With, of course, other code in between because as vonmoltke points out, the above has clear problems. My point was about the structure of the bad pattern, not the specific implementation of it.

vonmoltke · on Aug 24, 2016

I would have never written the first example in the first place, and I don't need Big O calculus to tell me it's a bad idea. Even with a single file it is obvious that the initial implementation is doing unnecessary work and that re-reading a file from disk every time is ridiculous (unless the file is too large for memory, in which case I would pass the list of search terms to the search function and check each line for all terms as the lines are read).

Jtsummers · on Aug 24, 2016

It only looks like a bad idea because of the close proximity in my example. What I've seen normally is that it's grown into something mimicking this structure, but actually far more complex. The point where the file read happens isn't so near the top so that refactor is less obvious, and it's so deep that the person who puts it into that outer loop in main may not realize what's happening internally (fully, at least).
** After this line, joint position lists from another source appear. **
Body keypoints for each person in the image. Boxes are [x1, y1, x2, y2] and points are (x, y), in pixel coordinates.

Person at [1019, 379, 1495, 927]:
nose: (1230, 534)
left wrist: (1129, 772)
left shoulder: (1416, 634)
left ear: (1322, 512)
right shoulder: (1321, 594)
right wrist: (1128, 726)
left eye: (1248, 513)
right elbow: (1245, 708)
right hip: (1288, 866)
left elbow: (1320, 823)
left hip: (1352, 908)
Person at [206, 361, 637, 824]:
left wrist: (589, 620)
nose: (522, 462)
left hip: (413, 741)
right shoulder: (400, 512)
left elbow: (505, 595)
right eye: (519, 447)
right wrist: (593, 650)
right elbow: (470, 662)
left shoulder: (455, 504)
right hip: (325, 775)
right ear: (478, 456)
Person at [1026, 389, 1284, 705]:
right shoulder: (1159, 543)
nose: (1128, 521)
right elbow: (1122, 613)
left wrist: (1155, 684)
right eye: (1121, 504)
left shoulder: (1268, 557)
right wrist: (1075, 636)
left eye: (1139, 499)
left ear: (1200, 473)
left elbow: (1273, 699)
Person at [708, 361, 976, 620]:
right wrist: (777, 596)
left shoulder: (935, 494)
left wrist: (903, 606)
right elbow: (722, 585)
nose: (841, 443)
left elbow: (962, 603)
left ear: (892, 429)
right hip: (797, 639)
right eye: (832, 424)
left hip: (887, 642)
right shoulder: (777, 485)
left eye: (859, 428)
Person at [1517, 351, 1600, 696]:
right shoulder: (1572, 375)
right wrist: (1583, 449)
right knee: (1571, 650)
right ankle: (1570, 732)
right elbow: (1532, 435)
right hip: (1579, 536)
I'm trying to recall the structure of another case where this happened that with a more complex internal algorithm. The solution was far less obvious, but required similar refactorings. In that case it was both reading the file multiple times, and a several deep loop where one (which was by far the longest running) could be refactored to only happen once. Instead of 100 or so times, we flipped some of the loops around (moved it to be the outer loop, similar to the idea of moving the loop over all lines to be the outer loop in my other example). Big-O wasn't essential (for me), because I'd internalized that sort of thinking. But that explanation was essential for my colleagues (EEs, couple years out of school) who hadn't been exposed to that construct before (at least not enough to stick).

vonmoltke · on Aug 24, 2016

> It only looks like a bad idea because of the close proximity in my example. What I've seen normally is that it's grown into something mimicking this structure, but actually far more complex. The point where the file read happens isn't so near the top so that refactor is less obvious, and it's so deep that the person who puts it into that outer loop in main may not realize what's happening internally (fully, at least).
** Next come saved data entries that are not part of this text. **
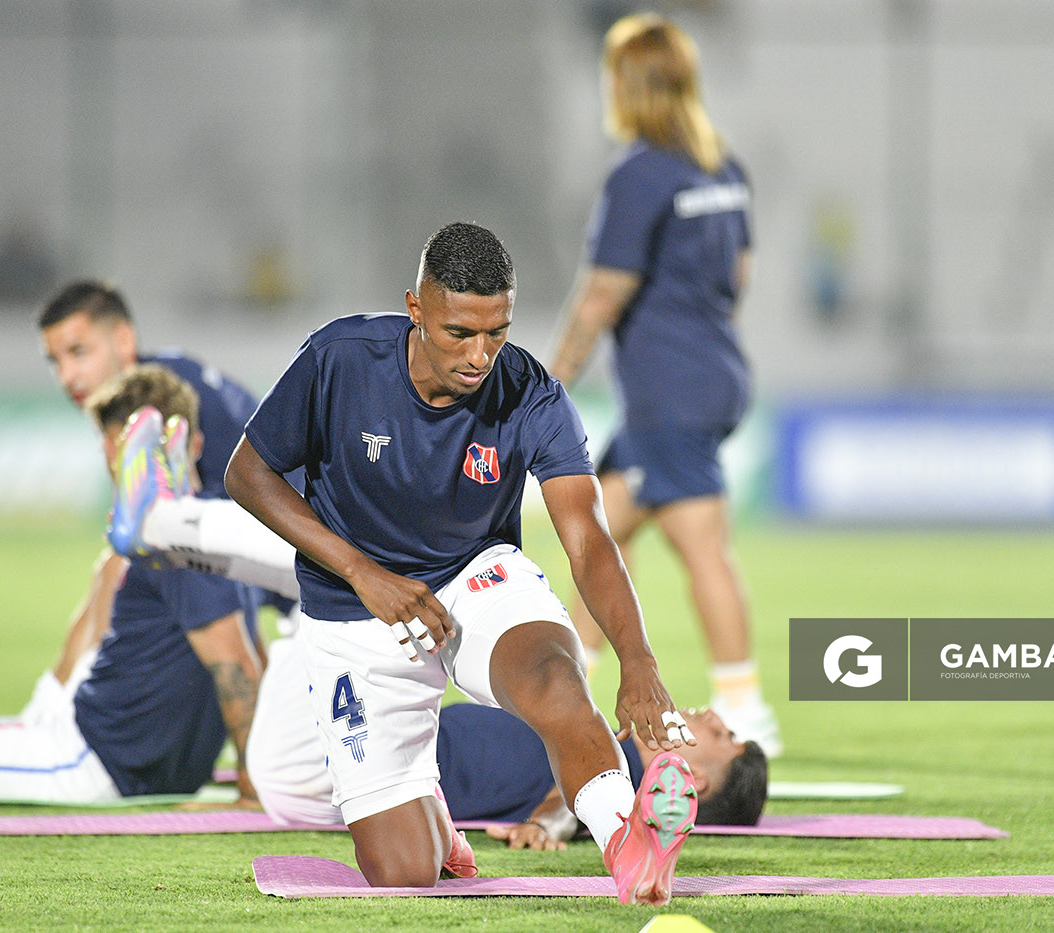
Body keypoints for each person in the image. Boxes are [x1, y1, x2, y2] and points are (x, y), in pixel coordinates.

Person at [223, 221, 698, 905]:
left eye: (497, 331)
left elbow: (590, 538)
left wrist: (639, 660)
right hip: (354, 610)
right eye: (459, 333)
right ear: (415, 310)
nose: (481, 355)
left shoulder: (531, 392)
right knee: (403, 871)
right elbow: (249, 474)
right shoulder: (340, 358)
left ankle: (628, 842)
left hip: (475, 577)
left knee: (553, 677)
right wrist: (362, 571)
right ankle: (435, 819)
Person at [0, 366, 263, 804]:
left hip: (90, 759)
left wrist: (253, 791)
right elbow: (251, 654)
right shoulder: (214, 535)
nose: (113, 461)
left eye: (125, 448)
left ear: (191, 445)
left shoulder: (172, 544)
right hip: (86, 740)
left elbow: (235, 663)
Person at [547, 13, 780, 757]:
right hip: (710, 372)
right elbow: (736, 278)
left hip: (669, 390)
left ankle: (747, 713)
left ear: (627, 84)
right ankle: (575, 693)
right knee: (599, 534)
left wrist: (548, 383)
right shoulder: (724, 169)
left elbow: (603, 293)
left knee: (699, 543)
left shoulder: (640, 174)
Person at [241, 633, 768, 846]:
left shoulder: (614, 777)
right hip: (330, 774)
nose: (712, 716)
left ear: (691, 778)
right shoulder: (602, 746)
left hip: (328, 761)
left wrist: (547, 824)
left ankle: (170, 517)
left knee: (351, 567)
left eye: (722, 734)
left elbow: (577, 802)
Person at [29, 280, 286, 711]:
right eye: (55, 361)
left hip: (296, 539)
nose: (66, 376)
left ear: (124, 340)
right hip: (279, 540)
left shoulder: (145, 406)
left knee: (120, 570)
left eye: (78, 352)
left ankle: (56, 710)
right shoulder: (164, 381)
I don't see how Big O calculus helps here. If you have enough understanding to run that analysis you have enough understanding to see it is trivially a dumb idea.

> I'm trying to recall the structure of another case where this happened that with a more complex internal algorithm. The solution was far less obvious, but required similar refactorings. In that case it was both reading the file multiple times, and a several deep loop where one (which was by far the longest running) could be refactored to only happen once. Instead of 100 or so times, we flipped some of the loops around (moved it to be the outer loop, similar to the idea of moving the loop over all lines to be the outer loop in my other example). Big-O wasn't essential (for me), because I'd internalized that sort of thinking. But that explanation was essential for my colleagues (EEs, couple years out of school) who hadn't been exposed to that construct before (at least not enough to stick).
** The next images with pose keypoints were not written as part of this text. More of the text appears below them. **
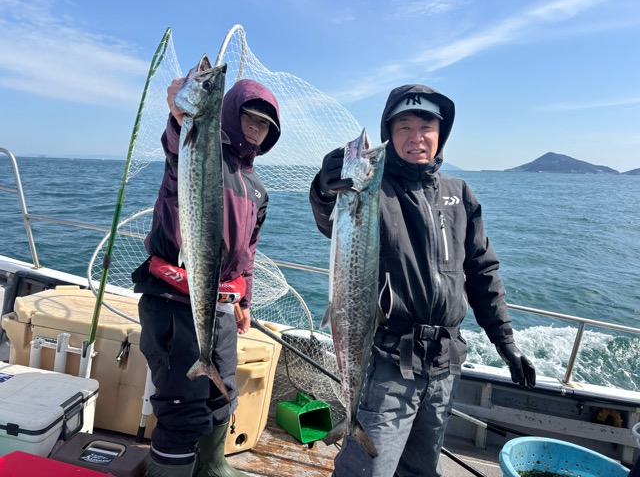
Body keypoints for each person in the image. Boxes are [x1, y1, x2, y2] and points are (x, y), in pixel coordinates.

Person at [309, 84, 536, 477]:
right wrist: (325, 188)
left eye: (425, 127)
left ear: (440, 133)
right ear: (390, 134)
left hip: (445, 363)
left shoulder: (460, 194)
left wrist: (506, 342)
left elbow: (482, 272)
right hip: (390, 360)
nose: (416, 137)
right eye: (404, 128)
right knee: (367, 471)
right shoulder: (375, 190)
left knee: (421, 470)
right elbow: (333, 222)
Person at [132, 76, 281, 477]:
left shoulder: (257, 188)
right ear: (229, 114)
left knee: (221, 395)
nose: (255, 128)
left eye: (264, 124)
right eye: (249, 118)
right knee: (181, 405)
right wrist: (181, 117)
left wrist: (245, 300)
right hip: (173, 303)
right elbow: (176, 143)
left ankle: (213, 467)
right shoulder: (199, 152)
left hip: (221, 309)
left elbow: (248, 251)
What's funny is that I am an EE, and the way I internalized complexity analysis and optimization was to look at the number of operations being performed, along with the cost of those operations, and design the code such that it used the fewest resources. Only later did I learn this "Big O" thing and it seemed stupid because it seemed overly complex and was telling me to throw out significant factors that I spent my career worrying about. I still don't really see the value of it over more detailed methods that seem trivially easy to me, like simply deriving an approximation of the complete polynomial describing the runtime, memory usage, or what have you. I am a systems engineer and have a bias towards modeling things, though.